Мужик горько улыбнулся.
– Да, как шар! Она так на воздухе и держится сама собой и кругом солнца ходит. А солнце-то на месте стоит; тебе только кажется, что оно ходит. Вот она штука какая! А открыл это все капитан Кук, мореход… А черт его знает, кто и открыл, – прибавил он полушепотом, обращаясь ко мне. – Сам-то я, брат, ничего не знаю… А ты знаешь, сколько до солнца-то?

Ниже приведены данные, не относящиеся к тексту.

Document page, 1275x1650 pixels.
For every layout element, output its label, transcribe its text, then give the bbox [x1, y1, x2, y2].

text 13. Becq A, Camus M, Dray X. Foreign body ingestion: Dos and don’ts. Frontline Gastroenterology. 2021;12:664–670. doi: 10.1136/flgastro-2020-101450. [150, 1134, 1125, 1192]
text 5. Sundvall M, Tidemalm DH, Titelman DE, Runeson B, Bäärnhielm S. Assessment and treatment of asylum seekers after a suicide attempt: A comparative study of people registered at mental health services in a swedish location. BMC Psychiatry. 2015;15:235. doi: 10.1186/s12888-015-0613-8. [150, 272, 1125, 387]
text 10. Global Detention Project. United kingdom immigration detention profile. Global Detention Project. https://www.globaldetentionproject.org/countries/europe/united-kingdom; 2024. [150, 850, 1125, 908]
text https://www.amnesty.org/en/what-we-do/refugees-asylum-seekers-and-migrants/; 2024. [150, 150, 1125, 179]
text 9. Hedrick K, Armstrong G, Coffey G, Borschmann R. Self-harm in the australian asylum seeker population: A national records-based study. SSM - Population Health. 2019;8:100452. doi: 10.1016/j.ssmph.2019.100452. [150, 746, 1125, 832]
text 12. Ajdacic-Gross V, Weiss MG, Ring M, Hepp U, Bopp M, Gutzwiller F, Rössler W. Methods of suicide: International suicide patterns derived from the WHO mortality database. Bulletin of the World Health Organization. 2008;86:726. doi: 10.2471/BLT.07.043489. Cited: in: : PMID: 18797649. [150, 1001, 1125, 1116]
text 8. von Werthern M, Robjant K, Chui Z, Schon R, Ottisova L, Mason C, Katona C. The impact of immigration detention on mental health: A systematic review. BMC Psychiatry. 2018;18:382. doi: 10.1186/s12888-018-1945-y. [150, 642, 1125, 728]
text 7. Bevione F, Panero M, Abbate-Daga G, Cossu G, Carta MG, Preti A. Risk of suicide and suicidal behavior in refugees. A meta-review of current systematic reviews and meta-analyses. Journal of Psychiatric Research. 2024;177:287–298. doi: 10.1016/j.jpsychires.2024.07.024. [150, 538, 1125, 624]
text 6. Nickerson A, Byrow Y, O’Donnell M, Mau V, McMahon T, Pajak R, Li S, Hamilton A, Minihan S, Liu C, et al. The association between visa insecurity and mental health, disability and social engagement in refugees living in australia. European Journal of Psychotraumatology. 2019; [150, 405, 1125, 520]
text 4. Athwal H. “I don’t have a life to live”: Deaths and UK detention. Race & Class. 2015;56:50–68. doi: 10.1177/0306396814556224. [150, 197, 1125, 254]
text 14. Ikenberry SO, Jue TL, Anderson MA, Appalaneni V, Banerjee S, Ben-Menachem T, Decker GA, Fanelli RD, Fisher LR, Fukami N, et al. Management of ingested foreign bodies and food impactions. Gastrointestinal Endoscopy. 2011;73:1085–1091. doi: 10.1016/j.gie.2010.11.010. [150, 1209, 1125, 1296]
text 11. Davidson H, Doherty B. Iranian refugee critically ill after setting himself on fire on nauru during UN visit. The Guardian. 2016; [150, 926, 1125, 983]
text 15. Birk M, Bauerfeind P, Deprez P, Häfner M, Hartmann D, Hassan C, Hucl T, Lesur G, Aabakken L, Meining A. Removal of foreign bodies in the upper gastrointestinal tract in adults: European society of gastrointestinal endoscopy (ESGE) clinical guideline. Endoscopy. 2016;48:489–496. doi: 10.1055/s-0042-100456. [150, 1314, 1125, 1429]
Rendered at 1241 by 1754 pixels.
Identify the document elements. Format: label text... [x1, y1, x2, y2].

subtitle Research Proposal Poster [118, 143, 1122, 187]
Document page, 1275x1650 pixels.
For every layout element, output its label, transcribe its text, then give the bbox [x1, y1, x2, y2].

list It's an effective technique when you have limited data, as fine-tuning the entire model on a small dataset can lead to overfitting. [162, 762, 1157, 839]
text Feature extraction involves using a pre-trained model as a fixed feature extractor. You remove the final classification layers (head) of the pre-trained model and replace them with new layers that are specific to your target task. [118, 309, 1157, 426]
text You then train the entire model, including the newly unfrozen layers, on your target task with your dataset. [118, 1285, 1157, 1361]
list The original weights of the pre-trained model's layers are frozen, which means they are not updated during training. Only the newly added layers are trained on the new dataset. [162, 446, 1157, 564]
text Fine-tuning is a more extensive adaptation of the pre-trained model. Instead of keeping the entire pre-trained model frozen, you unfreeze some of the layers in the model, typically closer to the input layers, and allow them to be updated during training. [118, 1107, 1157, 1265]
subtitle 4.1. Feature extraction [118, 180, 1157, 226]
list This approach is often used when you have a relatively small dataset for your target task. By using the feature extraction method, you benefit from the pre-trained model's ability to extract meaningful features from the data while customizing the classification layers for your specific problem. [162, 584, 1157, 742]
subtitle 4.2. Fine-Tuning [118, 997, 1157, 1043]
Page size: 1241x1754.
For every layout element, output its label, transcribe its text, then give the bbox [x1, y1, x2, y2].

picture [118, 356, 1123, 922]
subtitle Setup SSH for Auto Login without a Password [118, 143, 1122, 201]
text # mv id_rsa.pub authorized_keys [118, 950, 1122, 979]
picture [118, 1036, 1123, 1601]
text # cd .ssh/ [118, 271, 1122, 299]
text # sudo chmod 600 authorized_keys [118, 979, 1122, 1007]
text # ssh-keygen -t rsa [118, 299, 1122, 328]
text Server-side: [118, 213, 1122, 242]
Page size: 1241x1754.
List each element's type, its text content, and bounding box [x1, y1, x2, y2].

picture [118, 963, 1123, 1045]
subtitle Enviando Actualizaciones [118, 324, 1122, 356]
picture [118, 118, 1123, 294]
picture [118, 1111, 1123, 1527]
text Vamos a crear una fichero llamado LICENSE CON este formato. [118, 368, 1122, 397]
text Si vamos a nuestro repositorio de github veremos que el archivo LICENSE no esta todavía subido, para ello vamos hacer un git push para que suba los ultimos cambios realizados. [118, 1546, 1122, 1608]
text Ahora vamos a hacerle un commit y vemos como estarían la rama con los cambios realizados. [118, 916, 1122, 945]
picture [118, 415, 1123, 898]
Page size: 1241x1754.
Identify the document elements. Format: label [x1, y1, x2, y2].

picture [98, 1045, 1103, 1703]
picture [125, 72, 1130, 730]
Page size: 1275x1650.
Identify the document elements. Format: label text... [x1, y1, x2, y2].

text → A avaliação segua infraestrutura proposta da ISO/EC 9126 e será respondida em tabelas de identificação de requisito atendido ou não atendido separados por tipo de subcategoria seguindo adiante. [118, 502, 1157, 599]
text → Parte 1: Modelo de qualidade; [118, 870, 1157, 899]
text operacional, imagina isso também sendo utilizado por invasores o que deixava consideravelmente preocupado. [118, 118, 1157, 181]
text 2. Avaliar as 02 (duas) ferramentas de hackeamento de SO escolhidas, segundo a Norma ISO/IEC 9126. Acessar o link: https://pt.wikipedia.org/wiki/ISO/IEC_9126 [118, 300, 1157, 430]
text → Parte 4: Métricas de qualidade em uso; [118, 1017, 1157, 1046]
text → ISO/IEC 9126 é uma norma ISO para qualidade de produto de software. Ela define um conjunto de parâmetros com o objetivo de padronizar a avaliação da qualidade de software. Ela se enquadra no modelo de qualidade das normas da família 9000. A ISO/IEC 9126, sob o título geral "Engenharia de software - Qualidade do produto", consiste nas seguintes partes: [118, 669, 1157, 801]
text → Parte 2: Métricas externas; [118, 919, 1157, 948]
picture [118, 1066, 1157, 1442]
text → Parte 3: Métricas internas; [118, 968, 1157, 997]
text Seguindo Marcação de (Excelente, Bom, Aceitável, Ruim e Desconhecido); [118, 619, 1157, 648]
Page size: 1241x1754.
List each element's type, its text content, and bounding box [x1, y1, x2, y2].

– Знаю, дядюшка, – отвечал я, с удивлением смотря на всю эту сцену, – только вот что я думаю: конечно, необразованность есть то же неряшество; но, с другой стороны… учить крестьян астрономии…
– Именно, именно, именно неряшество! – подхватил дядя в восторге от моего выражения, которое показалось ему чрезвычайно удачным. – Благородная мысль! Именно неряшество! Я это всегда говорил… то есть я этого никогда не говорил, но я чувствовал. Слышите, – закричал он мужикам, – необразованность это то же неряшество, такая же грязь! Вот оттого вас Фома и хотел научить. Он вас добру хотел научить – это ничего. Это, брат, уж все равно, тоже служба, всякого чина стоит. Вот оно дело какое, наука-то! Ну, хорошо, хорошо, друзья мои! Ступайте с богом, а я рад, рад… будьте покойны, я вас не оставлю.
– Защити, отец родной!
– Вели свет видеть, батюшка!
И мужики повалились в ноги.
– Ну, ну, это вздор! Богу да царю кланяйтесь, а не мне… Ну, ступайте, ведите себя хорошо, заслужите ласку… ну и там все… Знаешь, – сказал он, вдруг обращаясь ко мне, только что ушли мужики, и как-то сияя от радости, – любит мужичок доброе слово, да и подарочек не повредит. Подарю-ка я им что-нибудь, – а? как ты думаешь? Для твоего приезда… Подарить или нет?